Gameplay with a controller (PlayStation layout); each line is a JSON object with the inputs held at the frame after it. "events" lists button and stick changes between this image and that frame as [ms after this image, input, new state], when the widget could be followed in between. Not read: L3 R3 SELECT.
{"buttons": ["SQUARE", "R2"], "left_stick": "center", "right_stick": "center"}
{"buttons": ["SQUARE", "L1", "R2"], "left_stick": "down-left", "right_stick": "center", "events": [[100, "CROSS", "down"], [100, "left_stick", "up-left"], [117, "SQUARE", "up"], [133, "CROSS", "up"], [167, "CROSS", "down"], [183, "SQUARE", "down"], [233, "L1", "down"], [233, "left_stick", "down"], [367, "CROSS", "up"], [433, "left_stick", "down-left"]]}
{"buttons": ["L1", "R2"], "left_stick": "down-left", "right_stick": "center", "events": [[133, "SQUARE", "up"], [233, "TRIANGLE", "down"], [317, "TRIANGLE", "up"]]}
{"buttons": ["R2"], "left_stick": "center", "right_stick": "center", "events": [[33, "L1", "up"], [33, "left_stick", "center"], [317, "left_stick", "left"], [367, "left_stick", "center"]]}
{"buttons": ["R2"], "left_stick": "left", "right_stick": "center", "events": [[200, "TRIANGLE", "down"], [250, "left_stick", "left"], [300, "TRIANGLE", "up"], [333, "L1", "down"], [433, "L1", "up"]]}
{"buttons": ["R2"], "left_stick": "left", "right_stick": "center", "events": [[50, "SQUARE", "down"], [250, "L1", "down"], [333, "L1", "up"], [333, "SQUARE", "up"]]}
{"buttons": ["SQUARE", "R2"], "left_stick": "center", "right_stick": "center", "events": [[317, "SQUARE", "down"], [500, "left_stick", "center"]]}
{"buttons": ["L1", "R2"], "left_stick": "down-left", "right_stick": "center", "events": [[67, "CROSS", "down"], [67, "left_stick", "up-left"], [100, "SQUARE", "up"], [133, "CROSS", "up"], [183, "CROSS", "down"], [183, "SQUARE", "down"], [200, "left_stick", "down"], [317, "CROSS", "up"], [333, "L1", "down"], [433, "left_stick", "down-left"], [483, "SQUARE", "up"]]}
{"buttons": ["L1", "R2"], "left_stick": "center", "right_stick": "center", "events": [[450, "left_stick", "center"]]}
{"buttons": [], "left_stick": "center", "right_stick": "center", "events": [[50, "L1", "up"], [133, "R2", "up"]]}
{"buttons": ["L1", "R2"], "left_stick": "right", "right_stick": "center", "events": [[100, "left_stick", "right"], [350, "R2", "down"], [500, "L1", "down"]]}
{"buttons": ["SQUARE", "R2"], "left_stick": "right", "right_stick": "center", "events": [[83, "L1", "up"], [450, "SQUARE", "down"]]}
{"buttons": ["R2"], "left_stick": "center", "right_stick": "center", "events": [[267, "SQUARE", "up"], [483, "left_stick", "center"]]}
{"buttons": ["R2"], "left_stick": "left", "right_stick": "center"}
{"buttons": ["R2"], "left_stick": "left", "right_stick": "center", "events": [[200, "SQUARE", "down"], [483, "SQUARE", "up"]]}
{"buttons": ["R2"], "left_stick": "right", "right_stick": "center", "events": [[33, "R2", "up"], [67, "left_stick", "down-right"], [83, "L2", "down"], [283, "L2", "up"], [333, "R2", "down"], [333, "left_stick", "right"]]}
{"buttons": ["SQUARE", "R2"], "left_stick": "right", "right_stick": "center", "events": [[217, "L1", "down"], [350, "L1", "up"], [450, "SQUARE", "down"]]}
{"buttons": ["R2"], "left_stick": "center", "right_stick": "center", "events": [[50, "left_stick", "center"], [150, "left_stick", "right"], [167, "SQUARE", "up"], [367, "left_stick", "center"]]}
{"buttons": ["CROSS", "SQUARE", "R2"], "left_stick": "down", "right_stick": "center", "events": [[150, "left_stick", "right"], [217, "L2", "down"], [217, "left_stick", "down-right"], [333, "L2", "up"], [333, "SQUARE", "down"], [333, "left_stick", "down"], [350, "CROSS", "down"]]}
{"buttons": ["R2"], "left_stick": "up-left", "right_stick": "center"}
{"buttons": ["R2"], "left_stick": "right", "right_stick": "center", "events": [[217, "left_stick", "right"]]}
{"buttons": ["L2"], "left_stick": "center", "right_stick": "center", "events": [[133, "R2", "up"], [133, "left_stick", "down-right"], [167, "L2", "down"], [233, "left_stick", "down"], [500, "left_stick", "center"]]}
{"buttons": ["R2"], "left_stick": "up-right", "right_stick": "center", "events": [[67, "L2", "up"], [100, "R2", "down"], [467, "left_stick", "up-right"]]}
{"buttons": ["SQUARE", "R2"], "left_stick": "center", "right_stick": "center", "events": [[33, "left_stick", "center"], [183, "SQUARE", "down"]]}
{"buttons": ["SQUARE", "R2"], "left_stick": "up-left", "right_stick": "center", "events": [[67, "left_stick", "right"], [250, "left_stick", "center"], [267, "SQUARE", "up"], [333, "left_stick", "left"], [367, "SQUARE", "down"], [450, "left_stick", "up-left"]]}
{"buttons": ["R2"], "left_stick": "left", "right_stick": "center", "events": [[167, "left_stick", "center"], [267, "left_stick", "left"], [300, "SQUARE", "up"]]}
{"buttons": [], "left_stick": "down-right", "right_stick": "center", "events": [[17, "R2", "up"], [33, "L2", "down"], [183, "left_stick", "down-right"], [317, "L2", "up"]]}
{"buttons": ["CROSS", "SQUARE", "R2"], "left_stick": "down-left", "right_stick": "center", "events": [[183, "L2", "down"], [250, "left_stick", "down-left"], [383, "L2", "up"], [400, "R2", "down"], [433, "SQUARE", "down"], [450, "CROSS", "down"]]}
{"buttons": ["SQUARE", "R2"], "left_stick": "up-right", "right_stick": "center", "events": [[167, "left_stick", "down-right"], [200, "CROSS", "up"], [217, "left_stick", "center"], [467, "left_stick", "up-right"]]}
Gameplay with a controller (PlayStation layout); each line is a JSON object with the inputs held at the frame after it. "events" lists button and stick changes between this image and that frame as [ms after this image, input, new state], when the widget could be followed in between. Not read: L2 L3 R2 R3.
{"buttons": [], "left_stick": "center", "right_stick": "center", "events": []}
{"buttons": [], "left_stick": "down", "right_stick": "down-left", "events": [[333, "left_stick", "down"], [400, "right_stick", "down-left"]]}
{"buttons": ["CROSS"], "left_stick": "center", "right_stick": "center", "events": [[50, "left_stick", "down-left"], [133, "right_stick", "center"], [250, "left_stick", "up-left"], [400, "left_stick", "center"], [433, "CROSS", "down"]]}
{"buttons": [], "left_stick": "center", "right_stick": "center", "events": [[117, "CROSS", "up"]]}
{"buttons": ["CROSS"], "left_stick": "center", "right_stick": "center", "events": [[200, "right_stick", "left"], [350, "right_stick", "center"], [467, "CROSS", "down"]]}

* [How to complete this task]: A line counts if it includes the string "TRIANGLE". State how many such lines the entries have, with no other text.

* [Solution for this exercise]: 2